Del mismo modo, Tasso, un personaje que casi anuncia la figura del artista romántico, encerrado en una celda y medio loco, escribió su inmenso poema de 800 páginas con un motivo medieval, la primera cruzada y la lucha contra el dominio islámico de Jerusalén, con héroes propios de la épica medieval, pero atravesado por elementos que anuncian otra metamorfosis del tiempo. Esa mutación, la modernidad, liberó a los europeos de los yugos religiosos, pero en esta primera pieza, a diferencia de Don Quijote, el desencanto del mundo, la novela, aparece sólo en forma dispersa, como adherencias de piel medieval a un cuerpo muevo y moderno.

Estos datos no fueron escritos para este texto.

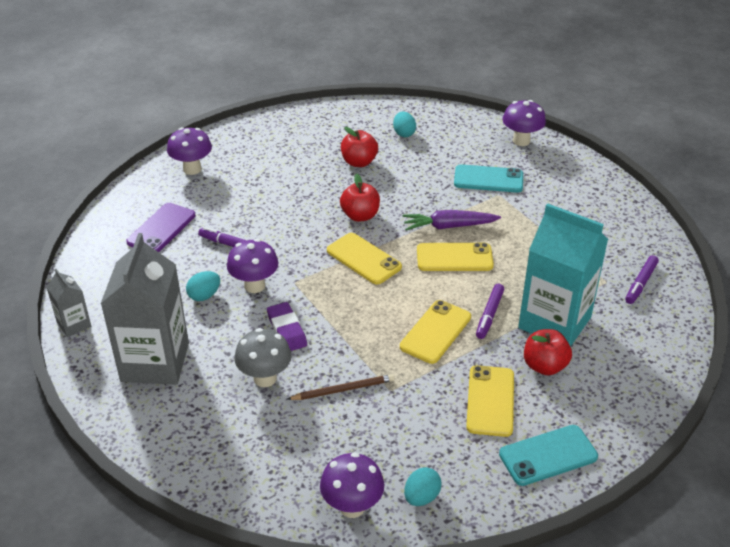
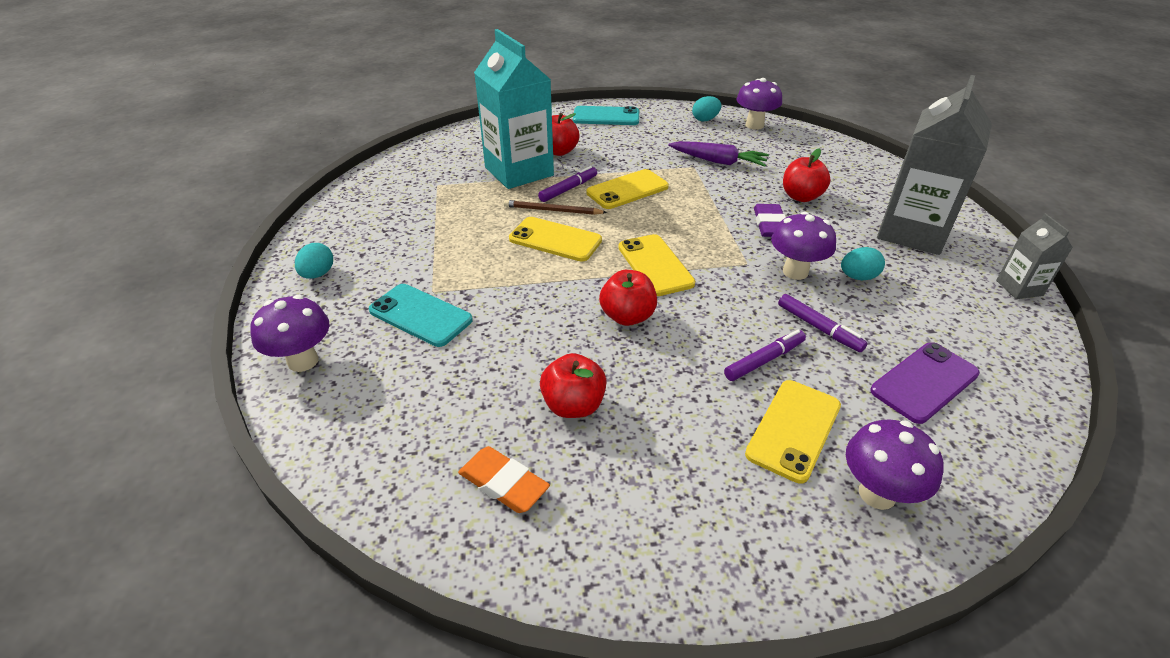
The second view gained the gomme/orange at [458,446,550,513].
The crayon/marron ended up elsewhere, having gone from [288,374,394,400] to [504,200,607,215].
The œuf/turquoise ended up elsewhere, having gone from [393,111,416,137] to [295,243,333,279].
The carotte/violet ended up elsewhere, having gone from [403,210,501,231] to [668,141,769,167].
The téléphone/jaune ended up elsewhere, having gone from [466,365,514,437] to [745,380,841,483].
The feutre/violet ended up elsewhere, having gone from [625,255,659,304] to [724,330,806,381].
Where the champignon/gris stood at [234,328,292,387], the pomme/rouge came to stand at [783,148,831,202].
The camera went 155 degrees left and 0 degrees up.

Micó lo describe con exactitud cuando cuenta todo lo que nos podemos encontrar en el poema: «Desfiles, batallas, asedios, escaramuzas, duelos, torneos, hambrunas, tempestades, incendios prodigios, concilios celestiales o infernales, sediciones, discordias, extravíos, azares, encantamientos, crueldades, audacias, cortesías y amores felices e infelices». Es decir, el mundo de la novela, el mundo moderno y sus cambios repentinos, entremezclado con los símbolos y emblemas de la épica medieval en una comunión que sólo romperá Cervantes.
Dentro del poema, sin embargo, hay historias magníficas que han inspirado a pintores y músicos por centenares. Las más famosas son las desventuras amorosas de Tancredo y Clorinda, así como las terribles y a veces sádicas dependencias sexuales de Rinaldo y Armida, la maga de hechicera figura que aún trae consigo los recuerdos de las mujeres malvadas y hermosísimas de la materia de Bretaña, o incluso las ondinas y otras hembras que seducían a los viajeros ingenuos desde las fuentes nupciales para darles muerte.
Olvidaba decir que el poema se edita en bilingüe, como es exigible en una obra maestra. Un auténtico festín de Fin de Año que debemos a un poeta ejemplar, José María Micó, y a una editora excepcional, Sandra Ollo.